In a long New York Times magazine piece on Obama’s economic legacy, Andrew Ross Sorkin begins with this:
Two months ago, across an assembly-room table in a factory in Jacksonville, Fla., President Barack Obama was talking to me about the problem of political capital. His efforts to rebuild the U.S. economy from the 2008 financial crisis were being hit from left, right and center. And yet, by his own assessment, those efforts were vastly underappreciated.
An important piece of evidence backs that up. I’ve previously noted that, despite the prevailing narrative about “voter anger,” consumer sentiment is actually quite favorable — comparable with what it was in 1983, when it seemed obvious that the incumbent party could run successfully on a record of economic growth.
But here’s the problem for Obama: Unlike most recent presidents, this upward trend in consumer sentiment has not translated into higher approval ratings. Here is a graph that compares the relationship between consumer sentiment and presidential approval since the beginning of the consumer sentiment measure in 1960.
For every president except Obama, the relationship is positive: As consumer sentiment becomes more positive, so does presidential approval. But in Obama’s case, the line is actually negative. Obama was relatively popular right after he was inaugurated — a brief honeymoon bump — but his approval rating fell within his first several months in office. Then, even as economic evaluations began to improve, his approval barely budged.
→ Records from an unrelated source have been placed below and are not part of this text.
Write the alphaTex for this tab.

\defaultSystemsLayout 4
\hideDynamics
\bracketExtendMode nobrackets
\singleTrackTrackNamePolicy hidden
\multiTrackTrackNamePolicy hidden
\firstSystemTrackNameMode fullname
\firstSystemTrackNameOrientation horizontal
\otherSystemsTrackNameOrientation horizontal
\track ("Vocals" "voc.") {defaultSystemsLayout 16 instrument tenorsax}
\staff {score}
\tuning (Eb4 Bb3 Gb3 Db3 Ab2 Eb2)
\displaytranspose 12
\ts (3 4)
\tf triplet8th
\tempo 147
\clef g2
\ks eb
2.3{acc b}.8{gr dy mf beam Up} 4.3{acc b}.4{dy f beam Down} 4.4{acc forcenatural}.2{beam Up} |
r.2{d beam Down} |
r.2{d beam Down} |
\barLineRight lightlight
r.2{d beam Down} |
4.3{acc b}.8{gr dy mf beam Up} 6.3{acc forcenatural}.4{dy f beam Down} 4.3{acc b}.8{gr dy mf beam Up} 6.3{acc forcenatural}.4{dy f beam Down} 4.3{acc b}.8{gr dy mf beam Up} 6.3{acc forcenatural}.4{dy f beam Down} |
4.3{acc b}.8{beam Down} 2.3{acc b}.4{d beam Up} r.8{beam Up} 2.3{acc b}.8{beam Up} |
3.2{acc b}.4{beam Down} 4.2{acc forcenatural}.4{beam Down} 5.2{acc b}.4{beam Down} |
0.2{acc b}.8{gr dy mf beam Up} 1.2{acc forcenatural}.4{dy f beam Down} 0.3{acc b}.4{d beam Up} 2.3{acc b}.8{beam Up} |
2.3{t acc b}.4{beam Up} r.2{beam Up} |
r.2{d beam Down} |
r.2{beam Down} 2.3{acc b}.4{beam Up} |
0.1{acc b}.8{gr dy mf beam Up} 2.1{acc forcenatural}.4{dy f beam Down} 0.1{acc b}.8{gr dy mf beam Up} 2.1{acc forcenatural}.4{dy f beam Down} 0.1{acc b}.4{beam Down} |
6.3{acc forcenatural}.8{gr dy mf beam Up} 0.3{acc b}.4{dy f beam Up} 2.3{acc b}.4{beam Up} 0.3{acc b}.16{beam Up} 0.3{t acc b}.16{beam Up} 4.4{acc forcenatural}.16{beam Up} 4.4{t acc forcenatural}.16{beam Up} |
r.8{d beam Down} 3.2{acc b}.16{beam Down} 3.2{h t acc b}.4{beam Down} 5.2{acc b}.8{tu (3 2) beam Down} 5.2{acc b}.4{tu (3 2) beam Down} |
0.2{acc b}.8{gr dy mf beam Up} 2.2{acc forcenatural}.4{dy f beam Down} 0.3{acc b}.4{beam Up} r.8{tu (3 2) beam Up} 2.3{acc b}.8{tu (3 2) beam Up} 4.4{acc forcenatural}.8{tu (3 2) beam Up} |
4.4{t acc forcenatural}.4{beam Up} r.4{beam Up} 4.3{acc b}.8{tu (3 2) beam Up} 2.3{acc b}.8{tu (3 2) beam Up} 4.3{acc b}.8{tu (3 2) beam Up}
If presidential approval were simply a function of consumer sentiment and nothing else, Obama should have been more popular — approximately 11 percentage points more popular. But his approval ratings proved far more “sticky” than consumer sentiment alone would predict.
Why haven’t Obama’s approval ratings risen? One explanation is partisanship. It’s well-known that Democrats and Republicans have increasingly polarized views of presidents. That trend began well before Obama, but it has only become worse.
This partisan polarization helps explain why increasingly positive evaluations of the economy did not appear to improve Obama’s approval rating. Part of the reason is that the parties saw the economy differently: As I’ve argued, party drives how people respond to the economy.
But another reason is that, in an age of polarization, Americans may give little credit to a president not of their own party. A good comparison is again to the last quarter of 1983, when consumer sentiment was essentially the same as at the end of 2015. At that point in time, 87 percent of Republicans approved of President Ronald Reagan, as did 30 percent of Democrats. At the end of 2015, Obama’s support in his own party was almost as high, 79 percent, but it was much lower among Republicans, 10 percent —exactly where it had been for almost six years.
The graph above goes only through 2015. With Obama’s approval ratings creeping up, perhaps we’ll see a change by the end of his term. And it’s worth noting that, in general, voters give presidents too much credit or blame for the economy, given the limited tools that presidents have to affect the economy.
Nevertheless, Obama stands apart from many presidents. He’s presided over an economy recovery but has received little reward.